Respecting Singleton-like semantics
Some Kubernetes objects such as StatefulSets and exclusive Volume mounts are designed around the idea that they are only ever active in at most one location. In order to respect these semantics, we must only delete the node when no workload is running there.
The existing workloads will stop running when the system is rebooting, so we need to remove the node object only after reboot has completed the ‘off’ phase .
How can other peers tell if the unhealthy node has been rebooted if it’s unresponsive?
The premise of kubernetes poison pill fencing is that within a known and finite period of time from having declared the node as unhealthy, either the node (directly or a peer) will see the unhealthy annotation in etcd, or it will terminate.
Having calculated and configured the period (based on heartbeat and retry intervals), peers that have waited for that amount of time can safely assume that either the node was already dead, or is so now.
To minimise this timeout, as well as make sure that it is bounded, we make use of a watchdog device to panic the node rather than perform a normal shutdown or reboot. This avoids the need to factor in every possible service on the machine and their worst case shutdown times, as well as protecting against bugs, hung services, and resource starvation.
Since the timeout is an upper bound for the reboot to commence, the node could come up by then and take new workloads before the Node object is deleted, which would result in us actively creating the exact conditions we’re trying to prevent - starting multiple copies of particular workloads.
This can happen if the reboot fixed the failure, or if the criteria for “healthy node” is different from MHC and the cluster scheduler perspective. (e.g. disk pressure could be defined as unhealthy in MHC but the scheduler can still assign workloads).
One possibility is for the watchdog to trigger a shutdown rather than a reboot, but then we lose compute capacity and require manual admin intervention to power on the host.

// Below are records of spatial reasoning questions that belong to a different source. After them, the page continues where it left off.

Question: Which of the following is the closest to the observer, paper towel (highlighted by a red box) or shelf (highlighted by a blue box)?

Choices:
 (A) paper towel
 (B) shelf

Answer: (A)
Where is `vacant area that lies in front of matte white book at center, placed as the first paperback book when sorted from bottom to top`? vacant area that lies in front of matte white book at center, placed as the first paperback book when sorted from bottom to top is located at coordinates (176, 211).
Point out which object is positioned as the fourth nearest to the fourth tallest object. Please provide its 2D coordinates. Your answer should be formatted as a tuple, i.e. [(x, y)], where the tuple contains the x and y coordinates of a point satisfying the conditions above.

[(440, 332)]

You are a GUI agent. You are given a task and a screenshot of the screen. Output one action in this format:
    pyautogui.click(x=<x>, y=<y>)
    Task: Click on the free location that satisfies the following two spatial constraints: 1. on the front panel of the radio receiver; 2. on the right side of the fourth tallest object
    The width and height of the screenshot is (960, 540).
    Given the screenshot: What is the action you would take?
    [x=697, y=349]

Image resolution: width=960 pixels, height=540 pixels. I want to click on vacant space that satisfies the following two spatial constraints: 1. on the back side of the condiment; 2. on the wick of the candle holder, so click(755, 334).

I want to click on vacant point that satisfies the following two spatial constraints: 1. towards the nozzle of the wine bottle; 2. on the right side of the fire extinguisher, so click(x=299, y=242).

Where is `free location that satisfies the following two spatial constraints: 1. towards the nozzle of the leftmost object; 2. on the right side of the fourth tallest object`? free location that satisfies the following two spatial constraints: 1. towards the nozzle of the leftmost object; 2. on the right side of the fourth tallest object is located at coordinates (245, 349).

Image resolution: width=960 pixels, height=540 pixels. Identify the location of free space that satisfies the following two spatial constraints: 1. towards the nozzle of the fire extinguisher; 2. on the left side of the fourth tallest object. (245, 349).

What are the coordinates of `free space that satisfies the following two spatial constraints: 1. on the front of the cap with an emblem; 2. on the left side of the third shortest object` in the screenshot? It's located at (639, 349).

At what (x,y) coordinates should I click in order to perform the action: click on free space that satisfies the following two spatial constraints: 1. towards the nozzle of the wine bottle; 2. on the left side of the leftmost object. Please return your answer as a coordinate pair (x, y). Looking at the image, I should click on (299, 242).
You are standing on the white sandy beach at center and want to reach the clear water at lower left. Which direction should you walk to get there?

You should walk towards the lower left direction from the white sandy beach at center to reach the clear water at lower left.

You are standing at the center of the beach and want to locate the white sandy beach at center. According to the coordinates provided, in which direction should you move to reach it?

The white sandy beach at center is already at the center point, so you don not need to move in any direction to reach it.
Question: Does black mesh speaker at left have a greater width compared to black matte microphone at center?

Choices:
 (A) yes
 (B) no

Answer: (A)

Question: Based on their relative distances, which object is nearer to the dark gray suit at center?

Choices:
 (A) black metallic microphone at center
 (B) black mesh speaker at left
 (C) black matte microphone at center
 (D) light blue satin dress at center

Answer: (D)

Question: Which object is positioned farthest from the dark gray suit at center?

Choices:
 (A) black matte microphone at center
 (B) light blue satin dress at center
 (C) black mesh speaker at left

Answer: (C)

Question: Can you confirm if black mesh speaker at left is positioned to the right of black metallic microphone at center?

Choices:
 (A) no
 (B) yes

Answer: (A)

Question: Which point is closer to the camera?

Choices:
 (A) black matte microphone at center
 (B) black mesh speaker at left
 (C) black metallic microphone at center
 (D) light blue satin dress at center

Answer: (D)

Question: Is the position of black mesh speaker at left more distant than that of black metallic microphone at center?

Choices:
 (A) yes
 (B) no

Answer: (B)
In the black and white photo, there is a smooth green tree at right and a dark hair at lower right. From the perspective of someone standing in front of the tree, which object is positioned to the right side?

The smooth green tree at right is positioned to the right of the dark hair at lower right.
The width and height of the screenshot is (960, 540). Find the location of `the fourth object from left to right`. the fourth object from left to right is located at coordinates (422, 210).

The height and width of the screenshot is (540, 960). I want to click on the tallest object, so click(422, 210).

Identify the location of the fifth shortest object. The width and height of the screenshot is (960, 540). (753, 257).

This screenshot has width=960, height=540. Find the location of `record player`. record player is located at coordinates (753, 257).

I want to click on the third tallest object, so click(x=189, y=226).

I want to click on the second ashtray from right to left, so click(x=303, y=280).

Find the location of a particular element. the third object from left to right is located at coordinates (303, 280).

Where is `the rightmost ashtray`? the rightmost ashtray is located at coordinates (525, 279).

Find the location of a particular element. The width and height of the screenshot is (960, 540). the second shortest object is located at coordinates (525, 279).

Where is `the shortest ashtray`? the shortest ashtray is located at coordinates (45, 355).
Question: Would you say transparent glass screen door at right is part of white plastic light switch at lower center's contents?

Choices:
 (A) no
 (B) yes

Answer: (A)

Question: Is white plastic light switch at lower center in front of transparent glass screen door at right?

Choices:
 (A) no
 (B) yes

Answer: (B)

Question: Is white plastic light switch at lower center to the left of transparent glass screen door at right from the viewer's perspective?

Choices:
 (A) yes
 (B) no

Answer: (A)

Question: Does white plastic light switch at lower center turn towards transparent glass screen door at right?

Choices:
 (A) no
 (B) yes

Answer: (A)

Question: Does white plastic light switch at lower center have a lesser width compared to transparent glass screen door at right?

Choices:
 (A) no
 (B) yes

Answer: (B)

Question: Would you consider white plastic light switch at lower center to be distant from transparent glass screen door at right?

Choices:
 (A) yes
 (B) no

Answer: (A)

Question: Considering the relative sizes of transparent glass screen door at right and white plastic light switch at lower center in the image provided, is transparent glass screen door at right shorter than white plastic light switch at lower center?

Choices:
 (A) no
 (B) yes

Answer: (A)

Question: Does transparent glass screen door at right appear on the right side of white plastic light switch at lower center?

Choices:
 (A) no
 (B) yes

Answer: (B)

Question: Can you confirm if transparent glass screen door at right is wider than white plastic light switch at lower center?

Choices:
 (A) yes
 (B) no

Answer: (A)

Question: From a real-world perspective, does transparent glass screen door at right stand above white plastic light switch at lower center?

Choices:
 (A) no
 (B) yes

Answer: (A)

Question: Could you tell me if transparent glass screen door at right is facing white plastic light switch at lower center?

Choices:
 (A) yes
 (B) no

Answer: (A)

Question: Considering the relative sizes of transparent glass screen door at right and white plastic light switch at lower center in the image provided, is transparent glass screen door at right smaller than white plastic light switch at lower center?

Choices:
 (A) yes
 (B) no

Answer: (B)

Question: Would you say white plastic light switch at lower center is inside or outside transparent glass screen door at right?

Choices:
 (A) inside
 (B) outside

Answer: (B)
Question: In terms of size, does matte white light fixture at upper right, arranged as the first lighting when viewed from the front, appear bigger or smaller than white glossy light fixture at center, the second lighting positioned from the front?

Instead, the poison pill agents (on all nodes) will try to mark the unhealthy node as unschedulable. This is a safety mechanism such that even if the node reboots, it won’t be assigned to run any workloads.
The poison pill agents will only delete the node if it’s marked as unschedulable.
For that matter, we need to handle 3 cases.
- Unhealthy node is able reach the api-server - the node can just verify the unschedulable taint is there before reboot
- Unhealthy node can’t reach the api-server but can contact other peers which will instruct a reboot only if the unschedulable taint exists
- Unhealthy node can’t reach the api-server, nor any of its peers - we assume that the healthy nodes will be able to add the unschedulable taint before the unhealthy machine contacts all of its peers and reboots.
After node deletion, the poison pill agents will re-create the node object without the unschedulable taint, allowing the scheduler to re-assign workloads to that node.
Since we’re relying on timeouts to assume that the machine has been rebooted, we need to make sure that the reboot takes place even if there’s resource starvation. The poison pill is using a watchdog timer, which should be fed once in a while. If there’s a resource starvation, the watchdog will be starved as well, and this will trigger a reboot.
Minimizing downtime is an important goal for everyone. Distributed computing and stateful applications introduce some challenges and difficulties. The poison pill controller is trying to solve some of these.
The implementation is at a PoC level and the source code is available on the poison pill repo.